Niemals aus Prinzip. Das wäre wirklich dämlich und extrem unprofessionell.

Gibt es Journalisten, die prinzipiell dazu tendieren, Dinge wohlwollend zu betrachten und welche, die mit Furor den Verriss pflegen? Nach dem Motto: Macht ja viel mehr Spaß, ist spektakulärer und bringt mir Aufmerksamkeit.
Da muss ich mich leider wiederholen: So etwas ist absolut unprofessionell. Wer nach diesem Muster arbeitet, macht den Job sicher nicht lange. Wichtig ist zu begründen, warum genau man etwas blöd fand. Andersrum auch, also wenn man etwas ausdrücklich lobt. Und ganz ehrlich: Mir macht Lob viel mehr Spaß als Verriss.

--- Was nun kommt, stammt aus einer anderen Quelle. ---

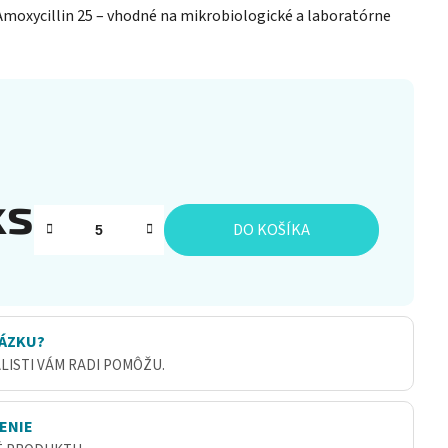
Amoxycillin 25 – vhodné na mikrobiologické a laboratórne
ks
DO KOŠÍKA
ÁZKU?
ALISTI VÁM RADI POMÔŽU.
ENIE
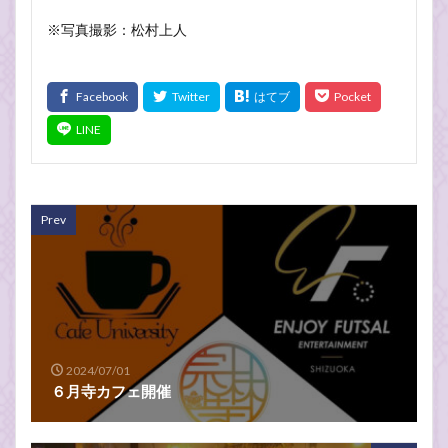
※写真撮影：松村上人
Prev
2024/07/01
６月寺カフェ開催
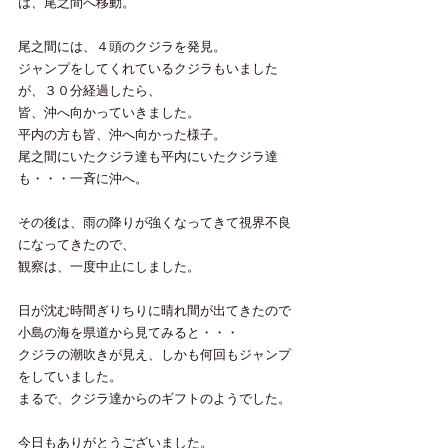
は、尾之間へ移動。
尾之間には、４頭のクジラを発見。
ジャンプをしてくれているクジラもいました
が、３０分経過したら、
皆、沖へ向かっていきました。
平内の方も皆、沖へ向かった様子。
尾之間にいたクジラ達も平内にいたクジラ達
も・・・一斉に沖へ。
その後は、雨の降りが強くなってきて視界不良
になってきたので、
観察は、一度中止にしました。
日が沈む時間ぎりちりに晴れ間が出てきたので
小島の海を県道から見てみると・・・
クジラの潮吹きが見え、しかも何回もジャンプ
をしていました。
まるで、クジラ達からのギフトのようでした。
今日もありがとうございました。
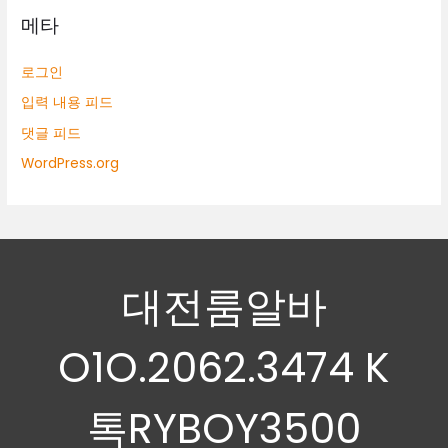
메타
로그인
입력 내용 피드
댓글 피드
WordPress.org
대전룸알바
O1O.2062.3474 K
톡RYBOY3500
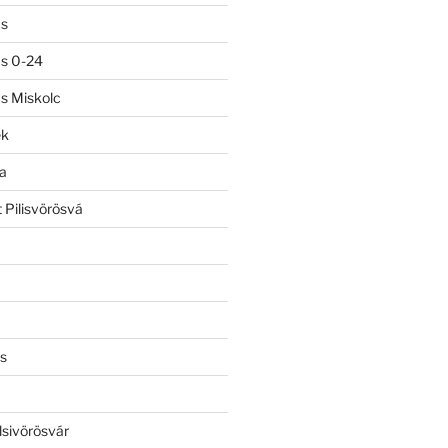
ás
ás 0-24
ás Miskolc
ek
a
 Pilisvörösvá
s
lsivörösvár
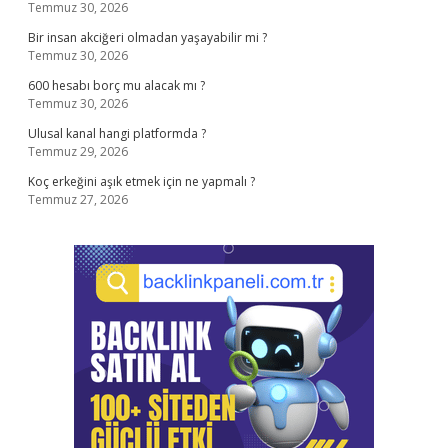
Temmuz 30, 2026
Bir insan akciğeri olmadan yaşayabilir mi ?
Temmuz 30, 2026
600 hesabı borç mu alacak mı ?
Temmuz 30, 2026
Ulusal kanal hangi platformda ?
Temmuz 29, 2026
Koç erkeğini aşık etmek için ne yapmalı ?
Temmuz 27, 2026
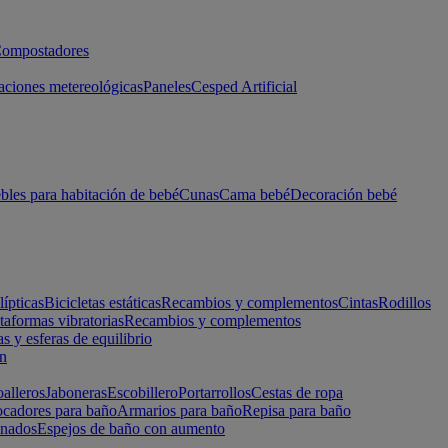
ompostadores
aciones metereológicas
Paneles
Cesped Artificial
les para habitación de bebé
Cunas
Cama bebé
Decoración bebé
lípticas
Bicicletas estáticas
Recambios y complementos
Cintas
Rodillos
taformas vibratorias
Recambios y complementos
s y esferas de equilibrio
ón
alleros
Jaboneras
Escobillero
Portarrollos
Cestas de ropa
cadores para baño
Armarios para baño
Repisa para baño
inados
Espejos de baño con aumento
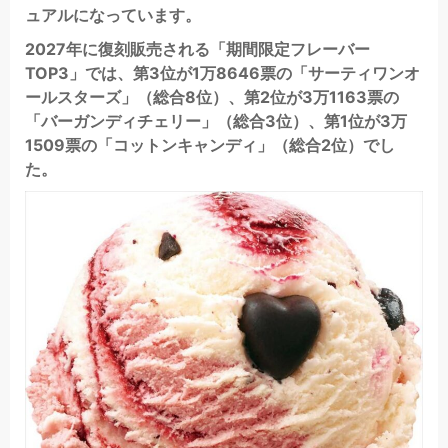
ュアルになっています。
2027年に復刻販売される「期間限定フレーバー
TOP3」では、第3位が1万8646票の「サーティワンオ
ールスターズ」（総合8位）、第2位が3万1163票の
「バーガンディチェリー」（総合3位）、第1位が3万
1509票の「コットンキャンディ」（総合2位）でし
た。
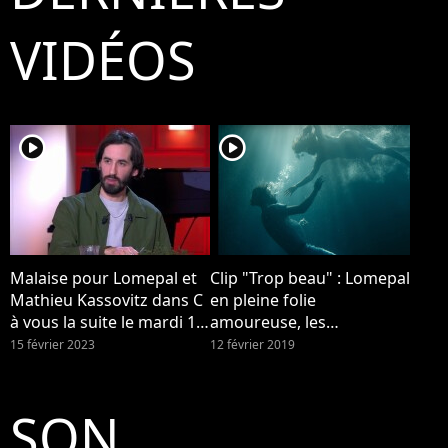
Mor
VIDÉOS
player2
player2
Malaise pour Lomepal et
Clip "Trop beau" : Lomepal
Mathieu Kassovitz dans C
en pleine folie
à vous la suite le mardi 14
amoureuse, les
février 2023 sur France 5
internautes crient au chef
15 février 2023
12 février 2019
d'oeuvre
SON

Es scheint ja so, als wären Sie ganz glücklich mit dem, was Sie täglich machen. Und jetzt bitte ein Verriss: Was ist das Blödeste an Ihrem Job?

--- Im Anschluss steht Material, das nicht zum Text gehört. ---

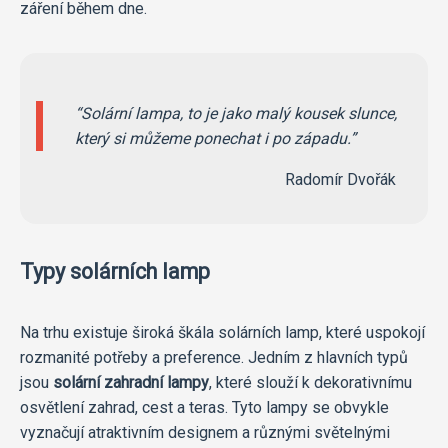
záření během dne.
Solární lampa, to je jako malý kousek slunce,
který si můžeme ponechat i po západu.
Radomír Dvořák
Typy solárních lamp
Na trhu existuje široká škála solárních lamp, které uspokojí
rozmanité potřeby a preference. Jedním z hlavních typů
jsou
solární zahradní lampy
, které slouží k dekorativnímu
osvětlení zahrad, cest a teras. Tyto lampy se obvykle
vyznačují atraktivním designem a různými světelnými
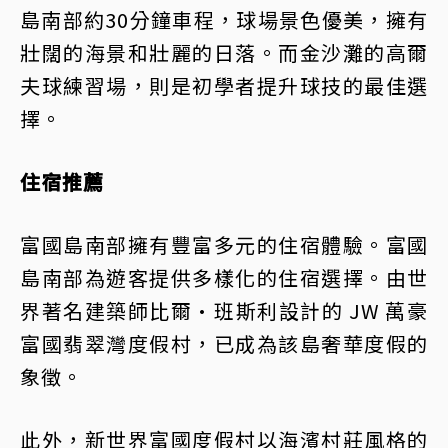
島南部約30分鐘車程，球場景色優美，擁有
壯闊的海景和壯麗的日落。而金沙灘的高爾
夫球練習場，則是初學者提升球技的最佳選
擇。
住宿推薦
富國島南部擁有豐富多元的住宿體驗。富國
島南部為遊客提供多樣化的住宿選擇。由世
界著名建築師比爾·班斯利設計的 JW 萬豪
富國翡翠灣度假村，已成為該島奢華度假的
象徵。
此外，新世界富國度假村以海濱村莊風格的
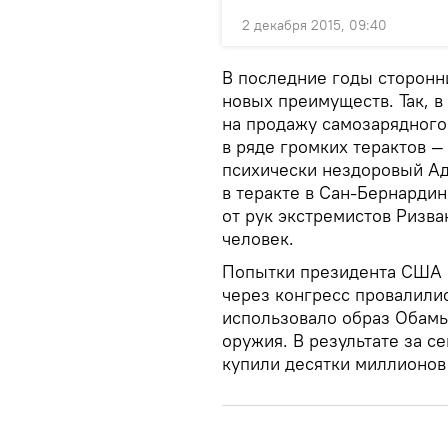
2 декабря 2015, 09:40
В последние годы сторонн
новых преимуществ. Так, 
на продажу самозарядного
в ряде громких терактов — 
психически нездоровый Ад
в теракте в Сан-Бернардин
от рук экстремистов Ризва
человек.
Попытки президента США 
через конгресс провалили
использовало образ Обамы
оружия. В результате за 
купили десятки миллионов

Ganz klar: Das sind Konferenzen aller Art.

Das bringt mich spontan auf eine Idee. Die gleichgeschaltete Presse, die Politiker, die Bilderberger und Bill Gates stecken ja alle unter einer Decke. Könnte man bei einer solchen geheimen Konferenz mal persönlich dabei sein? Ich frage das für einen Freund...
Versuchen können wir es. Aber die Warteliste ist sehr, sehr lang.